Veovo also uses artificial intelligence to model data and predict changes in passenger flows.
Xovis has already installed sensors primarily for wait-time measurement and passenger flow tracking at more than 90 airports across the globe. A recent software upgrade allows the airports to populate a “contagion map” to display areas at risk for travelers and to let airports test measures for physical distancing.
Some vendors argue that speeding up processes can reduce chokepoints from forming, and that making as many of today’s digital touch-points “touch-less” may be one way to reduce the spread of coronavirus.
At Hartsfield–Jackson Atlanta International Airport, Delta Airlines has worked with the U.S. Customs and Border Protection and the Transportation Security Administration (TSA) to come up with a curb-to-gate passenger identification process.
Many international travelers at Atlanta can opt to use face recognition technology to check-in at self-service kiosks, drop bags at the check-in counters, go through the TSA checkpoint, and board a flight without requiring the passenger to hand over physical ID cards or boarding passes to officers and agents. The reduced interactions can improve hygiene, argues NEC, a maker of some of the technology used in the effort.
Another way to avoid congestion might be to adopt virtual queues, meaning that passengers make reservations online in advance and proceed to different airport points via timed entry. Accesso is one vendor that provides virtual queuing services for theme-parks and other companies managing passenger flows. While some airport restaurants already offer advance ordering via their own mobile apps or third-party apps like Grab, others might adopt it also to encourage less clustering of patrons.
Digital technology isn’t the only solution, of course. Seattle-Tacoma International Airport is trying a range of practical measures. Like at many other airports, Sea-Tac has removed many seats at gates and installed plastic screen “sneeze guards” to shield workers who frequently contact passengers at stationary spots.
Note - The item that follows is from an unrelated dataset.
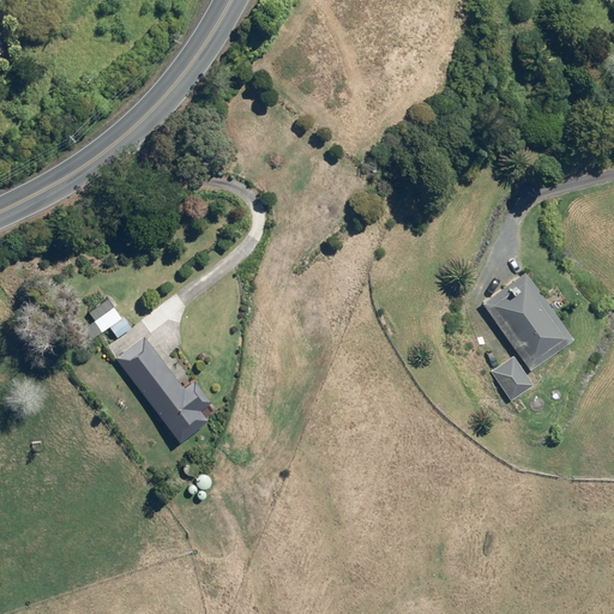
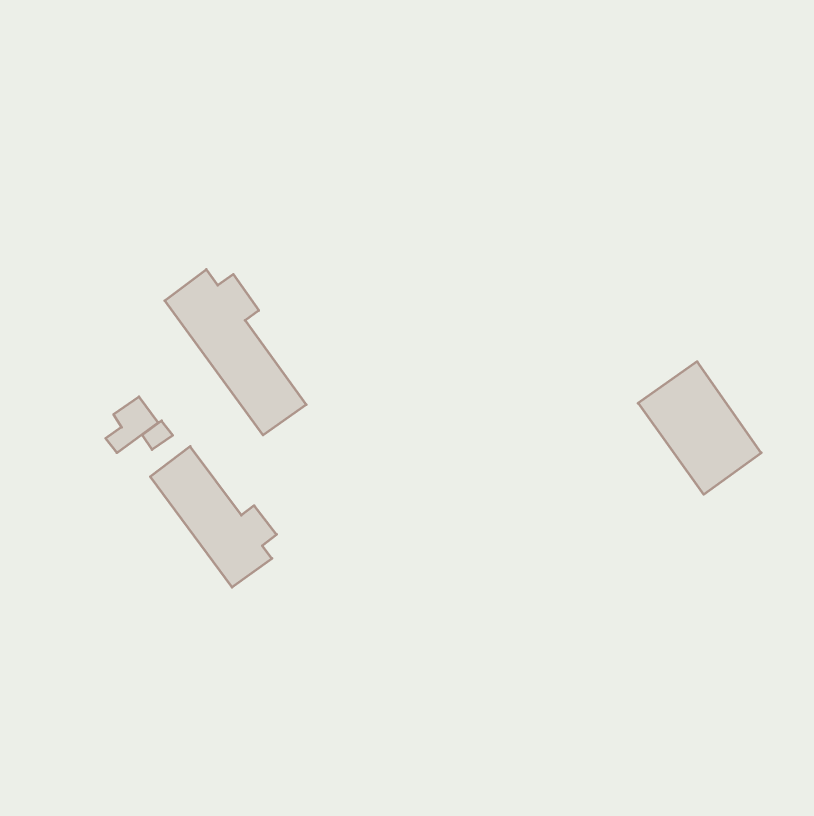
building: none -> [165,269,306,435]
building: [490,355,534,401] -> none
The airport is also limiting the number of travelers that can be in each train car or vehicle that shuttles passengers from point-to-point on its grounds.
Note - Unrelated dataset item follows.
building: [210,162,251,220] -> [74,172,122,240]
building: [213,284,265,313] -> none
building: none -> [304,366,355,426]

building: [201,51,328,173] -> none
At San Francisco International Airport, passengers can operate check-in kiosks using their own mobile devices without the need to touchscreens on the airport’s hardware but picking up receipts for checked luggage, thanks to tech from SITA (Société Internationale de Télécommunications Aéronautiques), a significant provider of technology to airports worldwide.
This technology has been successfully tested and demonstrated, but the next step is for airlines to modify their own applications to enable this capability for their customers, a spokesperson for the airport said.
SITA believes robots will also help add flexibility. It has been testing a check-in kiosk that rolls to busy areas as needed to reduce crowding. Perhaps the ideal solution is for people to have travelers do the traveling for them.